Extracted records
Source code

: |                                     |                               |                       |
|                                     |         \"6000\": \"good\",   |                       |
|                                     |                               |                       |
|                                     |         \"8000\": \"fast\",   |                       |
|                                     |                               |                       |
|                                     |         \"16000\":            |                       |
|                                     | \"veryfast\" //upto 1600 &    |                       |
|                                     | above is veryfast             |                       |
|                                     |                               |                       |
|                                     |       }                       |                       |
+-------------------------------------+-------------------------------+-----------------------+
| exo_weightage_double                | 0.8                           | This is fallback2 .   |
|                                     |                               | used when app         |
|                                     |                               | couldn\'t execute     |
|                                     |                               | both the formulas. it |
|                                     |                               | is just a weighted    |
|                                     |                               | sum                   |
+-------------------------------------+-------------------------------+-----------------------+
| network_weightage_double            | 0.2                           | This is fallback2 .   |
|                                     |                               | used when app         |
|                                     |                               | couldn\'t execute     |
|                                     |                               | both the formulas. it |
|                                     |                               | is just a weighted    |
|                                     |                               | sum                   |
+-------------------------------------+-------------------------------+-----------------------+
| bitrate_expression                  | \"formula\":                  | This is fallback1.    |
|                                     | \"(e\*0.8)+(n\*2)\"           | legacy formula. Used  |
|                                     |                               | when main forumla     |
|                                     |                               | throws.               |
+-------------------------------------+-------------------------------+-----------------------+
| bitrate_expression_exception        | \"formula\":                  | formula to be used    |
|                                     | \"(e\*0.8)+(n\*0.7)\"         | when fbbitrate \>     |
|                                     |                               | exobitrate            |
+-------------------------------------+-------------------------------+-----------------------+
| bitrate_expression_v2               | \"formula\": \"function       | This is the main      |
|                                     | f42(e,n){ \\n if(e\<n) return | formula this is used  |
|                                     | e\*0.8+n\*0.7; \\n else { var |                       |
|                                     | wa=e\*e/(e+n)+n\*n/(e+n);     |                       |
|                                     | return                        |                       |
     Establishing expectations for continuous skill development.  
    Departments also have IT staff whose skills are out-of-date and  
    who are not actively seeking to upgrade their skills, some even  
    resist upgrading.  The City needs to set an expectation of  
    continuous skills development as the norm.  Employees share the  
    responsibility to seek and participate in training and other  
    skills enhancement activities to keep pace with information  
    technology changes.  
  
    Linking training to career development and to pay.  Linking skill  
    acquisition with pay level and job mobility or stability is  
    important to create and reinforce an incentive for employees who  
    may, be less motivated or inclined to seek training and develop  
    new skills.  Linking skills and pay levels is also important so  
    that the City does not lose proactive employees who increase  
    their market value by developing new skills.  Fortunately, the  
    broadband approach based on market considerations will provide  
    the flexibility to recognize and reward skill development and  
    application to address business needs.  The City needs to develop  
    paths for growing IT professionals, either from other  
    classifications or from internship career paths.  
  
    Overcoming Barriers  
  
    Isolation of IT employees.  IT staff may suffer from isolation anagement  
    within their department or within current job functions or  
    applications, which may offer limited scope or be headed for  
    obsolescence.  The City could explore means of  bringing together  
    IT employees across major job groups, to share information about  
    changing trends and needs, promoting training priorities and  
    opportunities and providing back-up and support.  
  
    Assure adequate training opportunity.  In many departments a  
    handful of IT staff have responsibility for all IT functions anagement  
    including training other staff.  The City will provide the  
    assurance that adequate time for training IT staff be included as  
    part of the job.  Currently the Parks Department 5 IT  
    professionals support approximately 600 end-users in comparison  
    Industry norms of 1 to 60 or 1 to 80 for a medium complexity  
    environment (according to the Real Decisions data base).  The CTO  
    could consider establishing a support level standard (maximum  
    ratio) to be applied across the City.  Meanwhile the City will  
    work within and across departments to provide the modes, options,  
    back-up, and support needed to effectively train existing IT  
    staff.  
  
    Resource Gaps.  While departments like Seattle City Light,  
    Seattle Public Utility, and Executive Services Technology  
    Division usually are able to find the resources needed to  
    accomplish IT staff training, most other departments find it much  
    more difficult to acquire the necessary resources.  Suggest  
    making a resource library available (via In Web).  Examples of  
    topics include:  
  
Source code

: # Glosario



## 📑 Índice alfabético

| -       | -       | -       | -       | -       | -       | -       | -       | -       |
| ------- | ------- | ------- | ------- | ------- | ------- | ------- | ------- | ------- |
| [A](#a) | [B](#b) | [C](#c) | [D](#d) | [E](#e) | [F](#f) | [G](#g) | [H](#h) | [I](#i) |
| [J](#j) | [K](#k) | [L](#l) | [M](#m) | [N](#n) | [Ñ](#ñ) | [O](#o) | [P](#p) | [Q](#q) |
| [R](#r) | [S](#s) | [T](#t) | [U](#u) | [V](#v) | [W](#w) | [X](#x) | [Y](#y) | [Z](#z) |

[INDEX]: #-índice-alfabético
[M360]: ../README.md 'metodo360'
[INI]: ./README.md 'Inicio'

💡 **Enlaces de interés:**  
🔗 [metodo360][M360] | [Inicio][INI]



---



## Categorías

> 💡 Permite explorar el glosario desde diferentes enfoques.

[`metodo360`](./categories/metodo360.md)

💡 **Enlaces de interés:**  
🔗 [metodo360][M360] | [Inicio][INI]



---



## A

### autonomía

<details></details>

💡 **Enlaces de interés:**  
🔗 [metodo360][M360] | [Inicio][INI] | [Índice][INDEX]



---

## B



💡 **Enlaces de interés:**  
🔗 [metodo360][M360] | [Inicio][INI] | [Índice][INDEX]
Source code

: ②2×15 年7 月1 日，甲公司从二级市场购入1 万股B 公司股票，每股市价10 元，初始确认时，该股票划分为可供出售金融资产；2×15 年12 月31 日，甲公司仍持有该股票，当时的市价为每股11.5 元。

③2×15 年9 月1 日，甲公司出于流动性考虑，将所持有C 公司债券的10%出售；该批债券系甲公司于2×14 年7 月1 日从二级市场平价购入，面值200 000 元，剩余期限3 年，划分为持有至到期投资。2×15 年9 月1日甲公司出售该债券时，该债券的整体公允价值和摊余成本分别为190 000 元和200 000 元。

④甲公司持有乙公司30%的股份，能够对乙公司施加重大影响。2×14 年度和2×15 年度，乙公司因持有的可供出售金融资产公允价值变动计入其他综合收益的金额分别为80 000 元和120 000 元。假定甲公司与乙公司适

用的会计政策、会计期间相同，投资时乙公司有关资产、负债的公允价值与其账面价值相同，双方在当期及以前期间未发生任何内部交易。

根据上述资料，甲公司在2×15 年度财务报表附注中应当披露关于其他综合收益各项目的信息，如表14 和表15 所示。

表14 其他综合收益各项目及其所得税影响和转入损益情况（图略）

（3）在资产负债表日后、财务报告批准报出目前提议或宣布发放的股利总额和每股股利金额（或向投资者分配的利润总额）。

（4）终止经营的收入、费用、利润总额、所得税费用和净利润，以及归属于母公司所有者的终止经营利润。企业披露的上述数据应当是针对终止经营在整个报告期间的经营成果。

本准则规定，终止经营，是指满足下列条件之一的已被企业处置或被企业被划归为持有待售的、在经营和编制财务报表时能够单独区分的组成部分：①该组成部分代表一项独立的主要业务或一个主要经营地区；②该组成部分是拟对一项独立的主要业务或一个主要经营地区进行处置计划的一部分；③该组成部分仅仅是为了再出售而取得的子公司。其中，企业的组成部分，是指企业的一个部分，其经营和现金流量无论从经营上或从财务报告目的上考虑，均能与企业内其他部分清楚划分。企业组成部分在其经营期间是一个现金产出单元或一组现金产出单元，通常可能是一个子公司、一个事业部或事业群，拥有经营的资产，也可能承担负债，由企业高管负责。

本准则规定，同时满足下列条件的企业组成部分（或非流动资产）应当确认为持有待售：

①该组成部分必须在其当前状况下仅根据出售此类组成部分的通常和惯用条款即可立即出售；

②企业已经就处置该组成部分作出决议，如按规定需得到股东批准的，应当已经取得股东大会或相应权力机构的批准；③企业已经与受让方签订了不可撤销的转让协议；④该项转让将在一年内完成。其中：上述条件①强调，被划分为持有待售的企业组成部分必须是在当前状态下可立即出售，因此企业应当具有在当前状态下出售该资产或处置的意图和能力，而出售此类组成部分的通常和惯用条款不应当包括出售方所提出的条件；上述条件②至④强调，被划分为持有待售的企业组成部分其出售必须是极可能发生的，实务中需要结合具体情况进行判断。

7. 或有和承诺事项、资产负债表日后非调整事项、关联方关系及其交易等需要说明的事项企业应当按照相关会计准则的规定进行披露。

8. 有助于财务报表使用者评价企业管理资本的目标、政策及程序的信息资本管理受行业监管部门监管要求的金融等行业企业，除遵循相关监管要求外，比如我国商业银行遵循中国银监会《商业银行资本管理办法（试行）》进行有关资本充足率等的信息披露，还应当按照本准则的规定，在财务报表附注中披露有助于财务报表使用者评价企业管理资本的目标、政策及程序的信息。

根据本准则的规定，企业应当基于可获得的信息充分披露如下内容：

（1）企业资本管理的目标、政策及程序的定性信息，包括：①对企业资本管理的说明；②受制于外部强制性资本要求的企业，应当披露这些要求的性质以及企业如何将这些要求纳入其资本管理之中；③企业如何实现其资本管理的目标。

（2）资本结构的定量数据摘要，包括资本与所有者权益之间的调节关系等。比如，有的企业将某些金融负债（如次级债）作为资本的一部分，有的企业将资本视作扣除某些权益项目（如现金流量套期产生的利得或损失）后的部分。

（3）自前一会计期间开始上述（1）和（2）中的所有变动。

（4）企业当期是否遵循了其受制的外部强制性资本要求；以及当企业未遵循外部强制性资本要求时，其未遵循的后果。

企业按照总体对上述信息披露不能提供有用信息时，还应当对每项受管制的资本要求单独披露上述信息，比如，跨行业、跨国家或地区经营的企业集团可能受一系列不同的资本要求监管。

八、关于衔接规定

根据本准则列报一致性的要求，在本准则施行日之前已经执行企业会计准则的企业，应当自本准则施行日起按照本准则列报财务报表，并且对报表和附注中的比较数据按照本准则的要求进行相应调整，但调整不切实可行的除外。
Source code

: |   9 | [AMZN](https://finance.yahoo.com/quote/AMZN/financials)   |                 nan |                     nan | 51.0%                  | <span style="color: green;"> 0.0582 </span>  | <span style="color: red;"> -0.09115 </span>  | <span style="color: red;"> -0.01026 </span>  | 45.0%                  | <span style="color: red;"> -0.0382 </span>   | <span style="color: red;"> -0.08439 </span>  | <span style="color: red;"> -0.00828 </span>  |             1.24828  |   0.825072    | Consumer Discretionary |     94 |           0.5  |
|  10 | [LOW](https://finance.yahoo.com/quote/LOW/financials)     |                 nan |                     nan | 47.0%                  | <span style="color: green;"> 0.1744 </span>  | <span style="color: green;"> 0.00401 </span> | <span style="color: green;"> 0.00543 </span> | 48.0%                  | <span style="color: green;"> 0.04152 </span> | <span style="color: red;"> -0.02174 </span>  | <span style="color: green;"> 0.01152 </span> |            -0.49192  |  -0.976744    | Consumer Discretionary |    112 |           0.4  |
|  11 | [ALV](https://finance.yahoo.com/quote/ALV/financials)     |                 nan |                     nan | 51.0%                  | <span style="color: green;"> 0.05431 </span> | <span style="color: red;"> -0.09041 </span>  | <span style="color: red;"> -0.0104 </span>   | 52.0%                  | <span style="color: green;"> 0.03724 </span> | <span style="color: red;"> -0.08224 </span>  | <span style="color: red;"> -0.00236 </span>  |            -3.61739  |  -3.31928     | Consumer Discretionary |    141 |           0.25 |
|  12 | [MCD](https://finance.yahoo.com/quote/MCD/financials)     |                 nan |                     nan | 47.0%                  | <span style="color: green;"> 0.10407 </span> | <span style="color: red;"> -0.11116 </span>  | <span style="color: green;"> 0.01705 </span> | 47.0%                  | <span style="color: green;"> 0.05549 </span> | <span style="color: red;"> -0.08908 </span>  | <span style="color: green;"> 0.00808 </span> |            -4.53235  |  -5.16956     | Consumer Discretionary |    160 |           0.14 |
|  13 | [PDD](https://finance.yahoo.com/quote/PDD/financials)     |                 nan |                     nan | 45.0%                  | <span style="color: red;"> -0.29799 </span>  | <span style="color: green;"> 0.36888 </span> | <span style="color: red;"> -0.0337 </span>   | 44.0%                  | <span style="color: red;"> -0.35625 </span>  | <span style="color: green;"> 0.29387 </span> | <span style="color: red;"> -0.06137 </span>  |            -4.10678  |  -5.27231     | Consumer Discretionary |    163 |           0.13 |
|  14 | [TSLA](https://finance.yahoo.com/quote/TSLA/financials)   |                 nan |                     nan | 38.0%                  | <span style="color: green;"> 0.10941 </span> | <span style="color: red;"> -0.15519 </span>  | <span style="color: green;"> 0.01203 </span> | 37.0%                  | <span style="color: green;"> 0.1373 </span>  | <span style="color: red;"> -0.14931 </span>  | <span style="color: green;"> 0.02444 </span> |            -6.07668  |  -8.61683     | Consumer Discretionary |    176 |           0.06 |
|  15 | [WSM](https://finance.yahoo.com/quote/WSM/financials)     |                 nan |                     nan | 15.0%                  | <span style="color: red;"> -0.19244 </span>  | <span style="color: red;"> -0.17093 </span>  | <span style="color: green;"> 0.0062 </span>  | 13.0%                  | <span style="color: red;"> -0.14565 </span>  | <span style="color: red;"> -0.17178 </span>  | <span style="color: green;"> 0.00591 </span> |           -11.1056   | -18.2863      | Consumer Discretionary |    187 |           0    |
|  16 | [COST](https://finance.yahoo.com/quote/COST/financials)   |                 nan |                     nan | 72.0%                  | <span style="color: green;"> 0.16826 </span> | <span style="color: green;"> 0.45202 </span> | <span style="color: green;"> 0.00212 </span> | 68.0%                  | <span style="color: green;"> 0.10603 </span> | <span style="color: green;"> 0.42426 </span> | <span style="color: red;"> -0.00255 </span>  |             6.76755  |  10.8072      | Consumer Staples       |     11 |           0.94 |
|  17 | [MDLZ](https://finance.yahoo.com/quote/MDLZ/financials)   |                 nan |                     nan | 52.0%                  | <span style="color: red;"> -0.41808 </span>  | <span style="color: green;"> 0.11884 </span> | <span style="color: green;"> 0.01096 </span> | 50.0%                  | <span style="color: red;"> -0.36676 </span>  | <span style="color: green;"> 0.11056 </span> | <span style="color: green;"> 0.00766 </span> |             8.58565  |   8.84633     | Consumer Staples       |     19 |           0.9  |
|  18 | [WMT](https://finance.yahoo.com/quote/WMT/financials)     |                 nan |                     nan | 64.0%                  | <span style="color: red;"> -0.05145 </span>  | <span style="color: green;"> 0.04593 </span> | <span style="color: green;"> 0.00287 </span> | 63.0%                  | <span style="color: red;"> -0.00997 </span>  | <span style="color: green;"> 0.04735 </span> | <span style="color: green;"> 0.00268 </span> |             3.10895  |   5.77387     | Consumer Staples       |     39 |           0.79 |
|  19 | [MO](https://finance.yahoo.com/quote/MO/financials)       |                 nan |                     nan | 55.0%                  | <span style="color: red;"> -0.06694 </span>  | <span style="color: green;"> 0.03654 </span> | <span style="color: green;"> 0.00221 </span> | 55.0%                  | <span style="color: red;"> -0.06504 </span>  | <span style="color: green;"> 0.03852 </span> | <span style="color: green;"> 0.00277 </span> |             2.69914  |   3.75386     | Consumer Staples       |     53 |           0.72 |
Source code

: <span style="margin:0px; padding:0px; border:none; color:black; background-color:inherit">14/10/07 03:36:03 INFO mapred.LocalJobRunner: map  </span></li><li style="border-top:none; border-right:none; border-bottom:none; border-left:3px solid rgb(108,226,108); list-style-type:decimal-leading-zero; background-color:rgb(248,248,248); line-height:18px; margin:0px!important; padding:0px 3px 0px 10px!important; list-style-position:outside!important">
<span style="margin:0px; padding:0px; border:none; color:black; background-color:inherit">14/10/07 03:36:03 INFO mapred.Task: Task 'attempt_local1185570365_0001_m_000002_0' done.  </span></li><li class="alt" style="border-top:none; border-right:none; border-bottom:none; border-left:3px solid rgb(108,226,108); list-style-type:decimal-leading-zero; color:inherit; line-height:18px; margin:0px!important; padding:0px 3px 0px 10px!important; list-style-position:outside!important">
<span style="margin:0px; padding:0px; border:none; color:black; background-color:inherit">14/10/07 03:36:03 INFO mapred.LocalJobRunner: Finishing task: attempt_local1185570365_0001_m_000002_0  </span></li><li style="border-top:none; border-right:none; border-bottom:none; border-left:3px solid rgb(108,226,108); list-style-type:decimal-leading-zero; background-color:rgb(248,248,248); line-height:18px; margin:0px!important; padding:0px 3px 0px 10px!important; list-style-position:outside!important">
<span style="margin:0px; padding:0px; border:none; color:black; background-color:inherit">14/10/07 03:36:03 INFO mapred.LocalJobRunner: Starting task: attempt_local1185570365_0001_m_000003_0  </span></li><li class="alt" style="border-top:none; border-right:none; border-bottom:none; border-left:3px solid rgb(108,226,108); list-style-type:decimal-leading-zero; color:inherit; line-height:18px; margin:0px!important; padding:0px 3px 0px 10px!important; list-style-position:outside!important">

TASK DIRECTIONS:
Pick out every line in the records that contains the string "README", and reproduce each such line in full.

SOLUTION TO THE EXERCISE:
[M360]: ../README.md 'metodo360'
[INI]: ./README.md 'Inicio'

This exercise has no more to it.